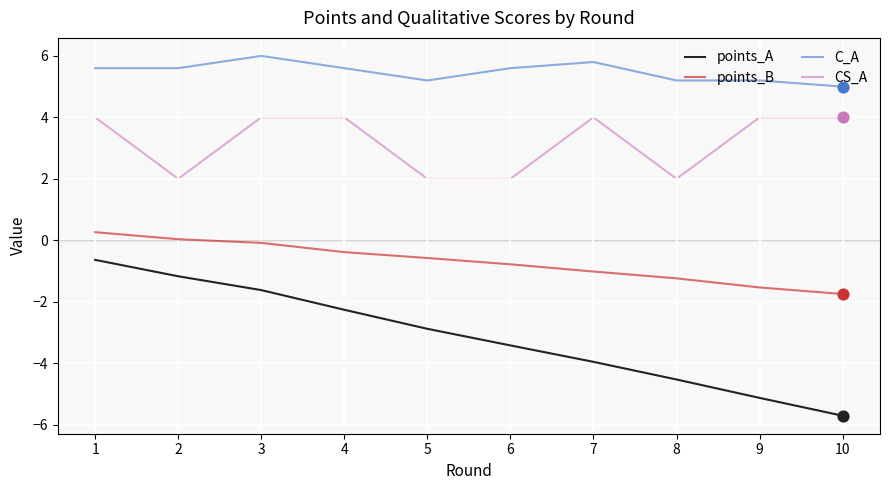

Which series has the widest spread of values?

points_A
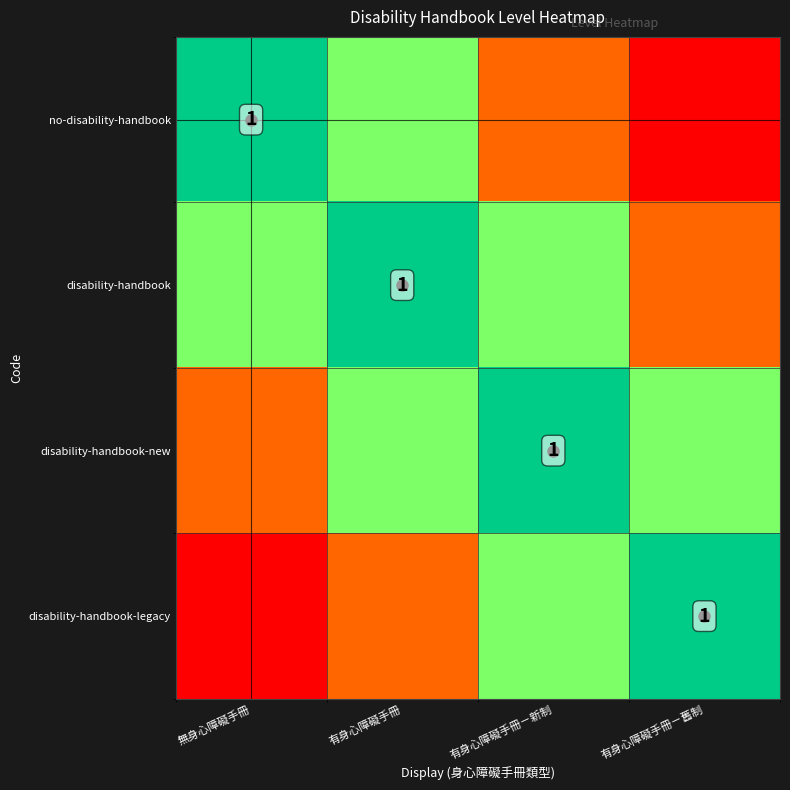

True or false: disability-handbook-new has a value of 0.6 at 有身心障礙手冊.

True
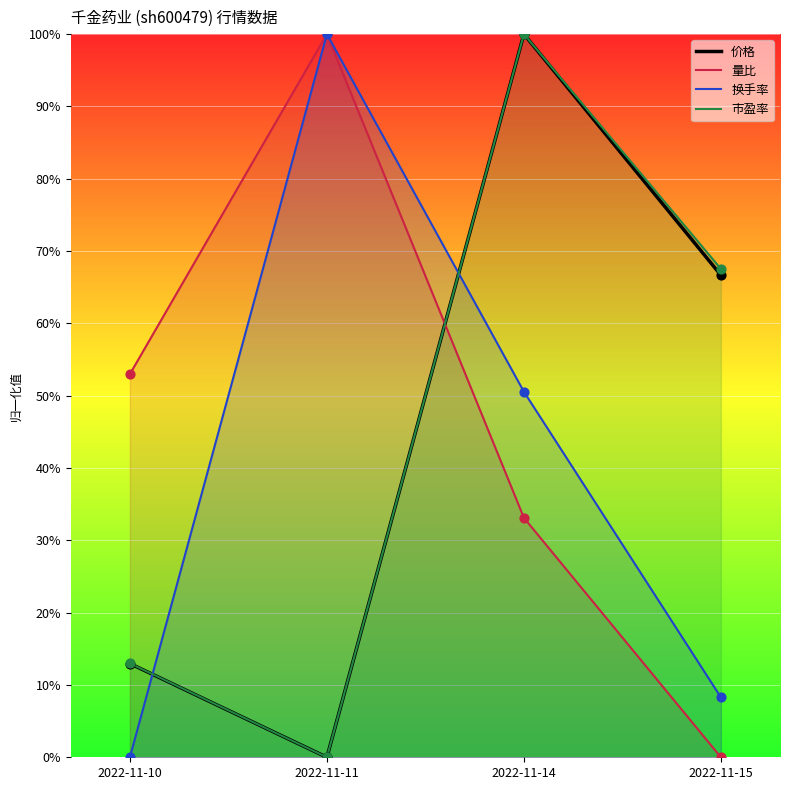

At how many categories does at least one series exceed 0?

4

--------------------------------

# What is required
Output the records above as a Markdown table with the columns "No." and "Text". Give each nonblank line its own row, numbered in order, and omit the pictures.

# Response to this exercise
| No. | Text |
|---|---|
| 1 | Which series has the widest spread of values? |
| 2 | points_A |
| 3 | True or false: disability-handbook-new has a value of 0.6 at 有身心障礙手冊. |
| 4 | True |
| 5 | At how many categories does at least one series exceed 0? |
| 6 | 4 |